A small team attended Ibakwe Hills Nursery and Primary School where Michael took an assembly for 1638 pupils with his puppet Davis! When he was sharing the message of Christ, we were shocked to hear that nearly every child had seen a dead body, even the youngest in the school. It was fantastic how positively the children responded to our visit and humbling to hear how dedicated the 19 teachers were who work voluntarily to prepare the children for their Primary School National exams.
This team completed 3 home visits including Keiden Josephine, a lady who had suffered from leprosy and crawled out of her hut to welcome us. She still had the old unusable wheelchair her son had pushed her for 2 days to cross the border and reach the camp. She already had a wheelchair provided by a different charity and was using this successfully to access the church and local community. This extraordinary lady managed to cook and get in and out of bed unaided and her final comment was “I cannot believe that you took the time to come and speak to me”. It was great to affirm just how valued she is in God’s sight.
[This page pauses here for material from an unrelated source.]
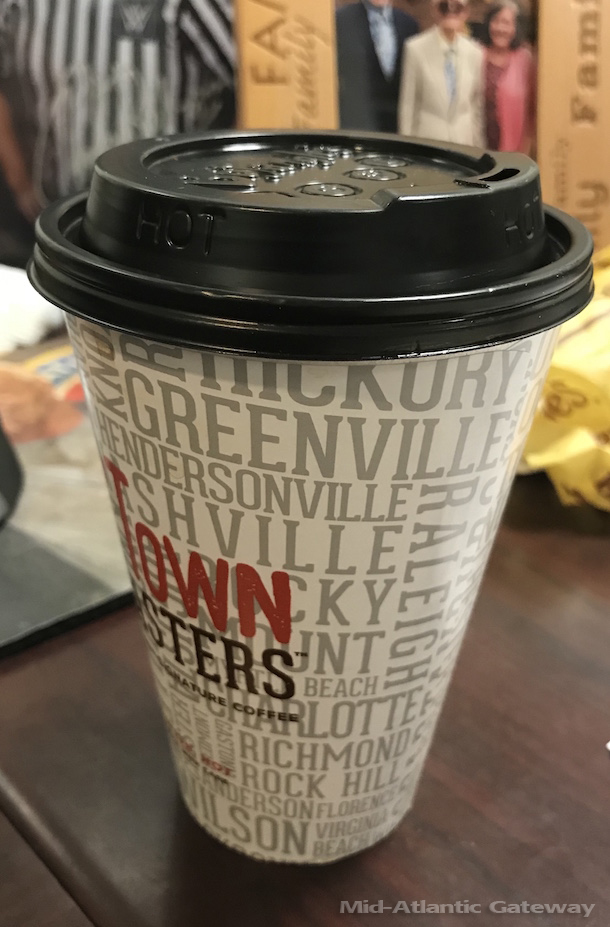
Where is `white cup, grey, red and black text`? white cup, grey, red and black text is located at coordinates (440, 434).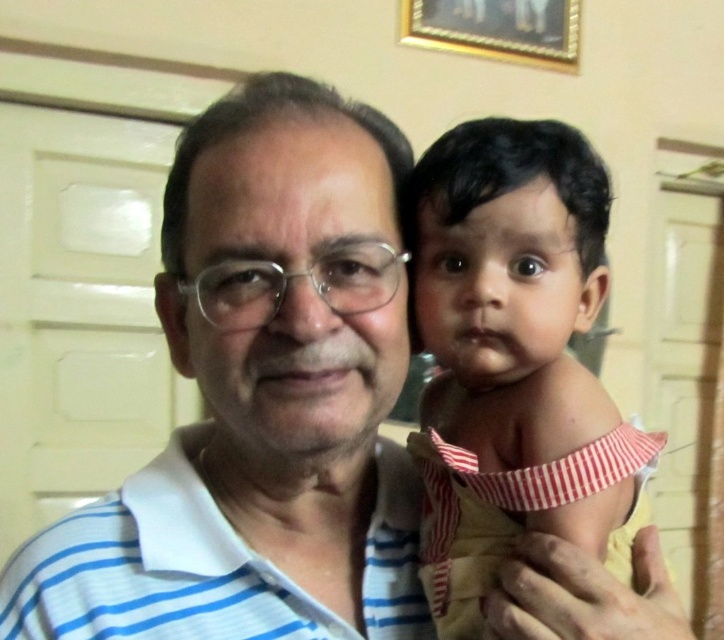
Please look at the image and locate the point at coordinates (260,400). Which object does this point correspond to?

The point at coordinates (260,400) corresponds to the white striped polo shirt at center.

Looking at this image, you are a photographer setting up a shoot in this scene. You need to place a small prop between the white striped polo shirt at center and the soft beige cloth at right. Based on their positions, where should you place the prop so it is between them?

The white striped polo shirt at center is above the soft beige cloth at right, so you should place the prop in between them vertically. Position it below the white striped polo shirt at center and above the soft beige cloth at right to ensure it is between both objects.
Home visits were the focus of the group. We met several people who had wheelchairs already but who were struggling to use them because of needing repair or problems sitting comfortably. Meeting these people highlighted how much a wheelchair can change their lives. The First Lady we met said that before receiving her wheelchair she never left the small compound of her home. Now with a chair she can go and collect six cans of water, attend church and school and was involved in a work skill building program for disabled people. She proudly talked about successfully managing to work on a project to construct a building for a training centre and appealed to us to raise awareness of their efforts to equip the centre.
We also met an elderly man who was crawling on the floor as he planted crops. He had a wheelchair but it needed some adjustments to make it comfortable for him to use and to propel more easily. Another man with a tricycle was given some help to make his chair comfortable so that he was not in discomfort as he travelled 12 kilometres to work and back. Simple work on his chair made a huge difference to this man who was very grateful for the help he was given.
So many people in great need from such varied backgrounds. We heard how people who were previously farmers were able to adjust more easily to sustaining themselves on the camp whilst others from the cities working in jobs such as bankers, lawyers and such like professions struggled to learn and cope on the camp.